Father Chris Riley, founder of charity Youth Off the Streets, drew some flak yesterday for appearing in a Clubs Australia flyer endorsing the clubs industry’s opposition to the Government’s proposed poker machine regulations.
Riley has been an enthusiastic supporter of the clubs industry for many years, and works in partnership with them to do good charitable work. The clubs, in return, have been enthusiastic supporters of Youth Off the Streets. But just how enthusiastic have they been?
To counter the criticism that Riley is a shill for the clubs, he came prepared with a statistic to show how minimal their involvement was. Clubs’ donations to the charity were variously reported as 0.5% of total donations or 0.2% of the total budget. Insignificant, right? In a radio interview with Adam Spencer, he said the figure was 2%. Funny that it’s not the same figure, but it’s still no big deal.

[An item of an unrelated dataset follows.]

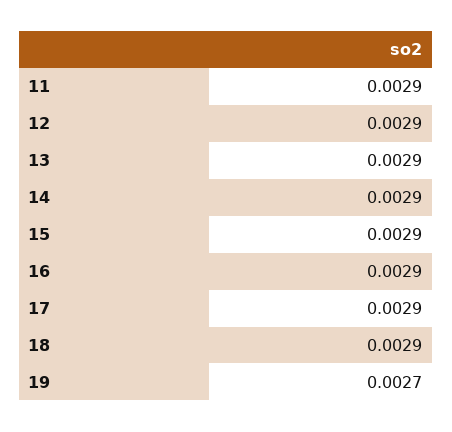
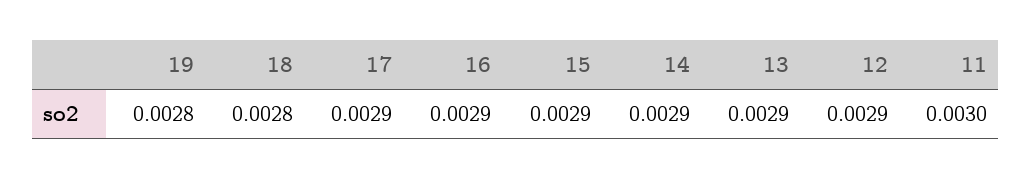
11: 0.0029 -> 0.003
18: 0.0029 -> 0.0028
19: 0.0027 -> 0.0028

In his submission to the Productivity Commission’s gambling inquiry, Riley proudly revealed his charity had received more than $3.5 million in funding from the clubs industry in the eight years from its inception to the submission in March 2009. That’s about $435,000 a year. Suddenly it’s not such small change.
For this figure to be 0.5% of total donations, Youth Off the Streets would have to be pulling in around $87.5 million a year. Sounds like a lot. And it is. In the 2009 financial year Youth Off the Streets received $8.3 million in donations and $6.8 million in 2008. One assumes they were lower in previous years, rather than higher.
It took me about five minutes of Google and high-school maths to discover, by its own figures, Youth Off the Streets did not receive 0.5% of total donations from the clubs industry. In fact, it was more than 5%. (I’m indebted to blogger cyenne for the link to the Productivity Commission submission.) If someone threatened to take away more than 5% of your income, you’d think twice, wouldn’t you?
So let’s be clear. Riley is spruiking for the clubs industry and lying about the extent to which said industry bankrolls the charity he runs. The information that proves he is lying is publicly available and easy to find. Does any of this get a run in the Australian media? Of course not.
Meanwhile, Opposition Leader Tony Abbott has used the Big Four banks’ current (at time of writing) silence about cutting interest rates in line with the Reserve Bank’s cash rate as an excuse to beat up the government.
“(The banks) should be passing on rate cuts in full,” he said. “That’s what happened under the former government.”
Is that right? Not according to George Megalogenis, who wrote in today’s Australian:
The banks have consistently short-changed home borrowers over the past decade. The pattern of meanness repeats whether the Reserve Bank is easing or tightening monetary policy – some of the cuts are held back, while the increases are passed on with a premium.
One of them has to be wrong. Who do you believe?
Aside from George Megalogenis’s very roundabout criticism of Tony Abbott’s statement, no one in the media appears to have questioned it. They all quoted what Abbott said, because he said it, and that’s news. But is it true? Not my department, say the journalists.
And here’s the point, Australian journalists. If your entire intellectual value is being able to cut and paste from press releases and prepared statements in an interesting order, you’re doing a bang-up job. But if your job includes things like checking facts and doing research, even to a small degree, you should all be sacked, because you’re really shit at it.